■ **EXERCISE PROMPT**
Find the word "else" in the listing, and copy out each line where it turns up.

■ **AVAILABLE DATA**
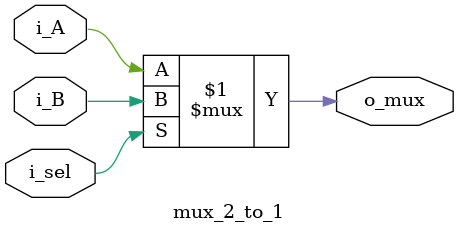
<source format=v>
`timescale 1ns / 1ps
`default_nettype none


module mux_2_to_1 #(parameter MUX_DATA_WIDTH = 1)(
    input wire [MUX_DATA_WIDTH-1:0] i_A,
    input wire [MUX_DATA_WIDTH-1:0] i_B,
    input wire [MUX_DATA_WIDTH-1:0] i_sel,
    output wire [MUX_DATA_WIDTH-1:0] o_mux
    );
    
    assign o_mux = (i_sel) ? i_B : i_A;
    
endmodule

</source>
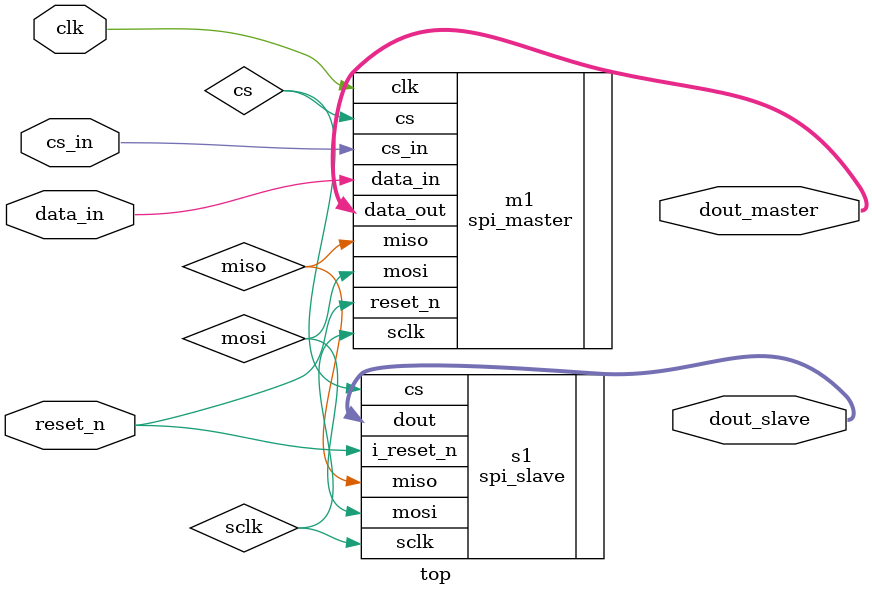
<source format=v>
`timescale 1ns / 1ps


module top( 
            input clk,
            input cs_in,
            input reset_n,
            input data_in,
            //input miso,
            output [7:0] dout_slave,
            output [7:0] dout_master
            );
                
wire sclk,mosi,cs,miso;


spi_master m1(
            .clk(clk),
            .cs_in(cs_in),
            .reset_n(reset_n),
            .miso(miso),
            .sclk(sclk),
            .mosi(mosi),
            .cs(cs),
            .data_in(data_in),
            .data_out(dout_master)
            );
                
spi_slave s1(
            .sclk(sclk),
            .mosi(mosi),
            .cs(cs),
            .i_reset_n(reset_n),
            .dout(dout_slave),
            .miso(miso) 
            );

endmodule

</source>
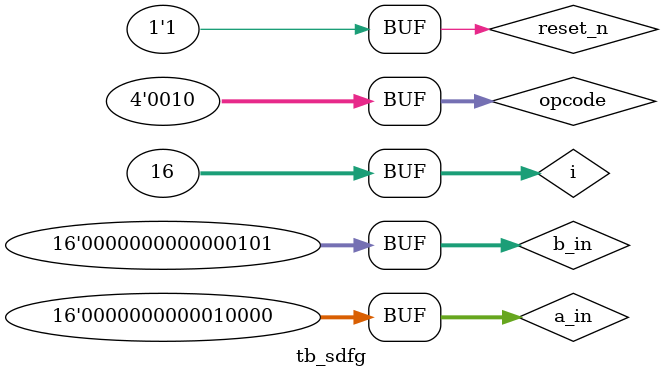
<source format=v>
`timescale 1ns / 1ps


module tb_sdfg();
 reg clock;
    reg reset_n;
    reg [15:0] a_in, b_in;
    reg [3:0] opcode;
    wire [15:0] ALU_OUT;
    wire CarryOut;
    wire sign;
    wire zero;
    wire parity;
 
    integer i;
    
    alu_16_bit DUT (clk,reset_n, a_in,b_in, opcode,ALU_Out,CarryOut,sign,zero,parity);
   
 
    initial clock = 1'b0; 
 
  
    always #10 clock = ~clk;
 
   
    initial begin
        a_in = 16'h0;
        b_in = 16'h0;
        opcode = 4'h0;
        reset_n= 0;
         #100 reset_n =1;
         a_in = 16'h10;
        b_in = 16'h05;
        opcode = 4'h2;
  
        for (i=0;i<=15;i=i+1) begin
            opcode = opcode + 8'h01;
            #200;
         end
     end
endmodule

</source>
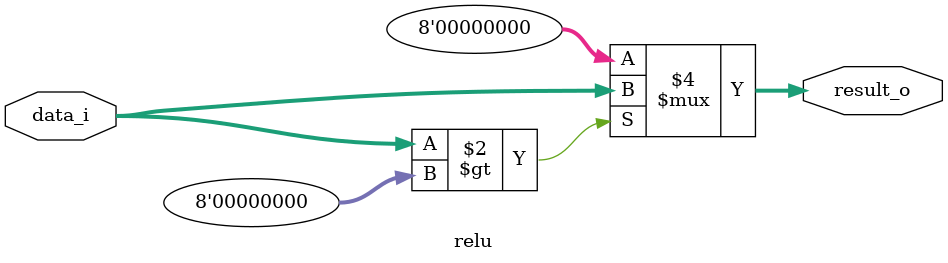
<source format=v>
`timescale 1ns / 1ps

module relu #(
           parameter BITWIDTH = 8,
           parameter THRESSHOLD = {BITWIDTH{1'b0}},
           parameter IS_RELU = 1,
           parameter MAX_VAL = 6
       )(
           input wire signed [BITWIDTH - 1 : 0] data_i, //signed data
           output reg signed [BITWIDTH - 1 : 0] result_o //signed data
       );
if (IS_RELU) begin
    always @( * ) begin
        if (data_i > $signed(THRESSHOLD)) begin
            result_o = data_i;
        end
        else begin
            result_o = THRESSHOLD;
        end
    end
end
else begin
    always @( * ) begin
        if (data_i > $signed(THRESSHOLD)) begin
            if (data_i < MAX_VAL) begin
                result_o = data_i;
            end
            else begin
                result_o = MAX_VAL;
            end
        end
        else begin
            result_o = THRESSHOLD;
        end
    end
end
endmodule

</source>
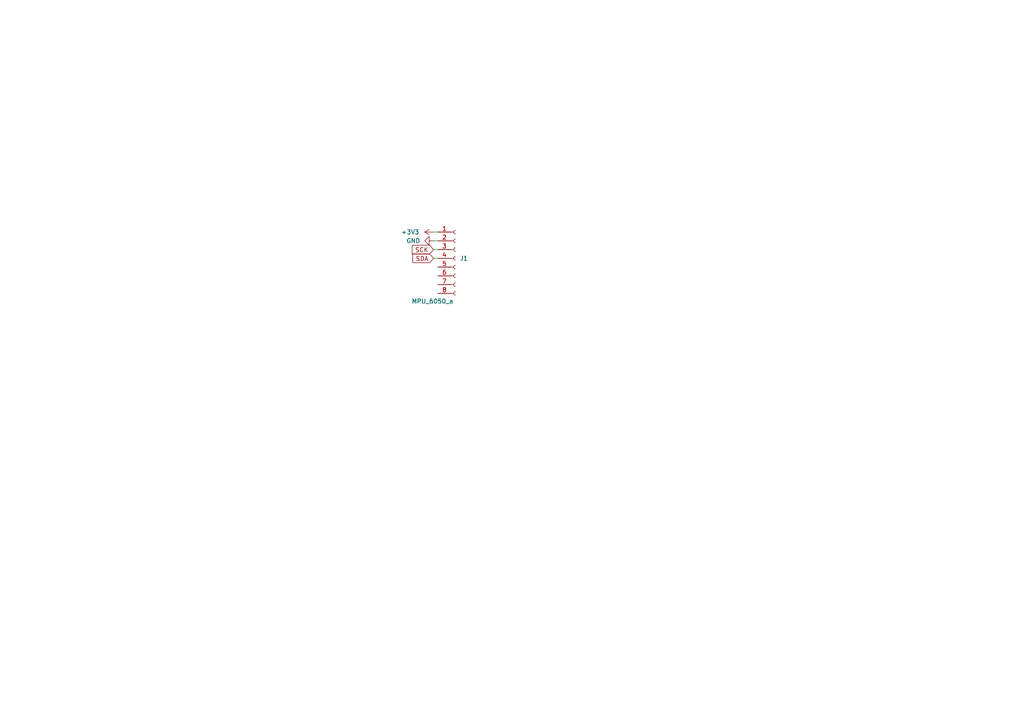
<source format=kicad_sch>
(kicad_sch
	(version 20231120)
	(generator "eeschema")
	(generator_version "8.0")
	(uuid "9a5684db-6a4f-4ff3-b32a-dee67a055107")
	(paper "A4")
	
	(wire
		(pts
			(xy 125.73 72.39) (xy 127 72.39)
		)
		(stroke
			(width 0)
			(type default)
		)
		(uuid "749093b8-3f39-4c32-bd95-dba4139e227c")
	)
	(wire
		(pts
			(xy 125.73 69.85) (xy 127 69.85)
		)
		(stroke
			(width 0)
			(type default)
		)
		(uuid "badb7448-765c-4d95-a69e-5199307636f4")
	)
	(wire
		(pts
			(xy 125.73 67.31) (xy 127 67.31)
		)
		(stroke
			(width 0)
			(type default)
		)
		(uuid "d5fb7575-f9df-4e64-b6f1-acc9b8730d57")
	)
	(wire
		(pts
			(xy 125.73 74.93) (xy 127 74.93)
		)
		(stroke
			(width 0)
			(type default)
		)
		(uuid "fd9818b1-a4db-41e1-bb20-073e262ef405")
	)
	(global_label "SCK"
		(shape input)
		(at 125.73 72.39 180)
		(fields_autoplaced yes)
		(effects
			(font
				(size 1.27 1.27)
			)
			(justify right)
		)
		(uuid "aaecf5ac-911d-498a-a396-3a81578c902f")
		(property "Intersheetrefs" "${INTERSHEET_REFS}"
			(at 118.9953 72.39 0)
			(effects
				(font
					(size 1.27 1.27)
				)
				(justify right)
				(hide yes)
			)
		)
	)
	(global_label "SDA"
		(shape input)
		(at 125.73 74.93 180)
		(fields_autoplaced yes)
		(effects
			(font
				(size 1.27 1.27)
			)
			(justify right)
		)
		(uuid "ef988efa-c558-4025-b1bc-250886892350")
		(property "Intersheetrefs" "${INTERSHEET_REFS}"
			(at 119.1767 74.93 0)
			(effects
				(font
					(size 1.27 1.27)
				)
				(justify right)
				(hide yes)
			)
		)
	)
	(symbol
		(lib_id "Connector:Conn_01x08_Female")
		(at 132.08 74.93 0)
		(unit 1)
		(exclude_from_sim no)
		(in_bom yes)
		(on_board yes)
		(dnp no)
		(uuid "82a6524c-80d8-446a-892e-d3737baa8cfd")
		(property "Reference" "J1"
			(at 133.35 74.9299 0)
			(effects
				(font
					(size 1.27 1.27)
				)
				(justify left)
			)
		)
		(property "Value" "MPU_6050_a"
			(at 119.38 87.376 0)
			(effects
				(font
					(size 1.27 1.27)
				)
				(justify left)
			)
		)
		(property "Footprint" "Connector_PinSocket_2.54mm:PinSocket_1x08_P2.54mm_Vertical"
			(at 132.08 74.93 0)
			(effects
				(font
					(size 1.27 1.27)
				)
				(hide yes)
			)
		)
		(property "Datasheet" "~"
			(at 132.08 74.93 0)
			(effects
				(font
					(size 1.27 1.27)
				)
				(hide yes)
			)
		)
		(property "Description" "Generic connector, single row, 01x08, script generated (kicad-library-utils/schlib/autogen/connector/)"
			(at 132.08 74.93 0)
			(effects
				(font
					(size 1.27 1.27)
				)
				(hide yes)
			)
		)
		(pin "7"
			(uuid "5b4065fe-226a-4565-9031-014838bef64b")
		)
		(pin "5"
			(uuid "fee0ff62-af0d-43b1-9237-ef4901d2a7e2")
		)
		(pin "2"
			(uuid "9255051b-152a-4cac-8fd3-620c4af74542")
		)
		(pin "8"
			(uuid "97f5e251-1da7-4aee-af43-ac06762e4116")
		)
		(pin "3"
			(uuid "173fff64-db4a-4325-80c4-22974a8d6366")
		)
		(pin "1"
			(uuid "065bdc51-1f50-4513-9b6d-3dc74316a1fe")
		)
		(pin "4"
			(uuid "f54161d7-2eca-4615-aff7-687eb992be6c")
		)
		(pin "6"
			(uuid "fad3f01e-17c7-4468-909a-8f23056544da")
		)
		(instances
			(project "schematic"
				(path "/4fb49826-f4f2-4adc-9167-0fde2cfae758/d0053cc7-11a1-448f-bcbd-a2c64a79480d"
					(reference "J1")
					(unit 1)
				)
			)
		)
	)
	(symbol
		(lib_id "power:GND")
		(at 125.73 69.85 270)
		(unit 1)
		(exclude_from_sim no)
		(in_bom yes)
		(on_board yes)
		(dnp no)
		(fields_autoplaced yes)
		(uuid "84a949d1-e78a-4ea8-9946-f592c907ba07")
		(property "Reference" "#PWR10"
			(at 119.38 69.85 0)
			(effects
				(font
					(size 1.27 1.27)
				)
				(hide yes)
			)
		)
		(property "Value" "GND"
			(at 121.92 69.8499 90)
			(effects
				(font
					(size 1.27 1.27)
				)
				(justify right)
			)
		)
		(property "Footprint" ""
			(at 125.73 69.85 0)
			(effects
				(font
					(size 1.27 1.27)
				)
				(hide yes)
			)
		)
		(property "Datasheet" ""
			(at 125.73 69.85 0)
			(effects
				(font
					(size 1.27 1.27)
				)
				(hide yes)
			)
		)
		(property "Description" "Power symbol creates a global label with name \"GND\" , ground"
			(at 125.73 69.85 0)
			(effects
				(font
					(size 1.27 1.27)
				)
				(hide yes)
			)
		)
		(pin "1"
			(uuid "d3b5d328-c7fd-4811-b0f4-aba863a60939")
		)
		(instances
			(project "schematic"
				(path "/4fb49826-f4f2-4adc-9167-0fde2cfae758/d0053cc7-11a1-448f-bcbd-a2c64a79480d"
					(reference "#PWR10")
					(unit 1)
				)
			)
		)
	)
	(symbol
		(lib_id "power:+3V3")
		(at 125.73 67.31 90)
		(unit 1)
		(exclude_from_sim no)
		(in_bom yes)
		(on_board yes)
		(dnp no)
		(uuid "cbc6ab6a-09f9-407a-b61b-98640a922c98")
		(property "Reference" "#PWR9"
			(at 129.54 67.31 0)
			(effects
				(font
					(size 1.27 1.27)
				)
				(hide yes)
			)
		)
		(property "Value" "+3V3"
			(at 116.332 67.31 90)
			(effects
				(font
					(size 1.27 1.27)
				)
				(justify right)
			)
		)
		(property "Footprint" ""
			(at 125.73 67.31 0)
			(effects
				(font
					(size 1.27 1.27)
				)
				(hide yes)
			)
		)
		(property "Datasheet" ""
			(at 125.73 67.31 0)
			(effects
				(font
					(size 1.27 1.27)
				)
				(hide yes)
			)
		)
		(property "Description" "Power symbol creates a global label with name \"+3V3\""
			(at 125.73 67.31 0)
			(effects
				(font
					(size 1.27 1.27)
				)
				(hide yes)
			)
		)
		(pin "1"
			(uuid "b7824885-2ff7-4a8d-b9ac-a9f323222f97")
		)
		(instances
			(project "schematic"
				(path "/4fb49826-f4f2-4adc-9167-0fde2cfae758/d0053cc7-11a1-448f-bcbd-a2c64a79480d"
					(reference "#PWR9")
					(unit 1)
				)
			)
		)
	)
)

</source>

■ **RESULT OF THE TASK**
        else begin
else begin
            else begin
        else begin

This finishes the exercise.